§ **PROBLEM TO SOLVE**
Leaving the pictures out, print the lines from the first line of the listing through the line containing "tables were modified", exactly as they read, and no others.

§ **ENTRIES PROVIDED**
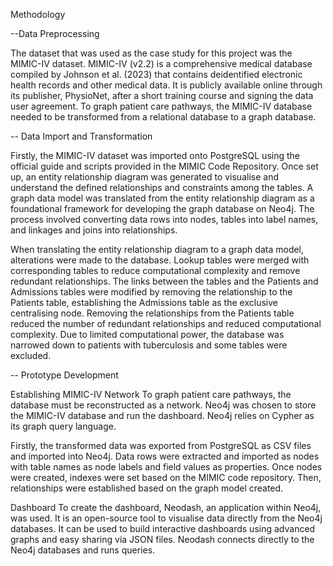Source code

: Methodology


--Data Preprocessing 

The dataset that was used as the case study for this project was the MIMIC-IV dataset. MIMIC-IV (v2.2) is a comprehensive medical database compiled by 
Johnson et al. (2023) that contains deidentified electronic health records and other medical data. It is publicly available online through its publisher,
PhysioNet, after a short training course and signing the data user agreement. 
To graph patient care pathways, the MIMIC-IV database needed to be transformed from a relational database to a graph database.  


-- Data Import and Transformation

Firstly, the MIMIC-IV dataset was imported onto PostgreSQL using the official guide and scripts provided in the MIMIC Code Repository. Once set up,
an entity relationship diagram was generated to visualise and understand the defined relationships and constraints among the tables. 
A graph data model was translated from the entity relationship diagram as a foundational framework for developing the graph database on Neo4j. The 
process involved converting data rows into nodes, tables into label names, and linkages and joins into relationships. 

When translating the entity relationship diagram to a graph data model, alterations were made to the database. Lookup tables were merged with 
corresponding tables to reduce computational complexity and remove redundant relationships. The links between the tables and the Patients and Admissions 
tables were modified by removing the relationship to the Patients table, establishing the Admissions table as the exclusive centralising node. Removing the 
relationships from the Patients table reduced the number of redundant relationships and reduced computational complexity. Due to limited computational power,
the database was narrowed down to patients with tuberculosis and some tables were excluded. 



-- Prototype Development

Establishing MIMIC-IV Network 
To graph patient care pathways, the database must be reconstructed as a network. 
Neo4j was chosen to store the MIMIC-IV database and run the dashboard.  Neo4j relies on Cypher as its graph query language.

Firstly, the transformed data was exported from PostgreSQL as CSV files and imported into Neo4j. Data rows were extracted and 
imported as nodes with table names as node labels and field values as properties. 
Once nodes were created, indexes were set based on the MIMIC code repository.
Then, relationships were established based on the graph model created. 

Dashboard 
To create the dashboard, Neodash, an application within Neo4j, was used. It is an open-source tool to visualise data directly from the 
Neo4j databases. It can be used to build interactive dashboards using advanced graphs and easy sharing via JSON files. Neodash connects 
directly to the Neo4j databases and runs queries.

§ **TASK ANSWER**
Source code

: Methodology


--Data Preprocessing 

The dataset that was used as the case study for this project was the MIMIC-IV dataset. MIMIC-IV (v2.2) is a comprehensive medical database compiled by 
Johnson et al. (2023) that contains deidentified electronic health records and other medical data. It is publicly available online through its publisher,
PhysioNet, after a short training course and signing the data user agreement. 
To graph patient care pathways, the MIMIC-IV database needed to be transformed from a relational database to a graph database.  


-- Data Import and Transformation

Firstly, the MIMIC-IV dataset was imported onto PostgreSQL using the official guide and scripts provided in the MIMIC Code Repository. Once set up,
an entity relationship diagram was generated to visualise and understand the defined relationships and constraints among the tables. 
A graph data model was translated from the entity relationship diagram as a foundational framework for developing the graph database on Neo4j. The 
process involved converting data rows into nodes, tables into label names, and linkages and joins into relationships. 

When translating the entity relationship diagram to a graph data model, alterations were made to the database. Lookup tables were merged with 
corresponding tables to reduce computational complexity and remove redundant relationships. The links between the tables and the Patients and Admissions 
tables were modified by removing the relationship to the Patients table, establishing the Admissions table as the exclusive centralising node. Removing the 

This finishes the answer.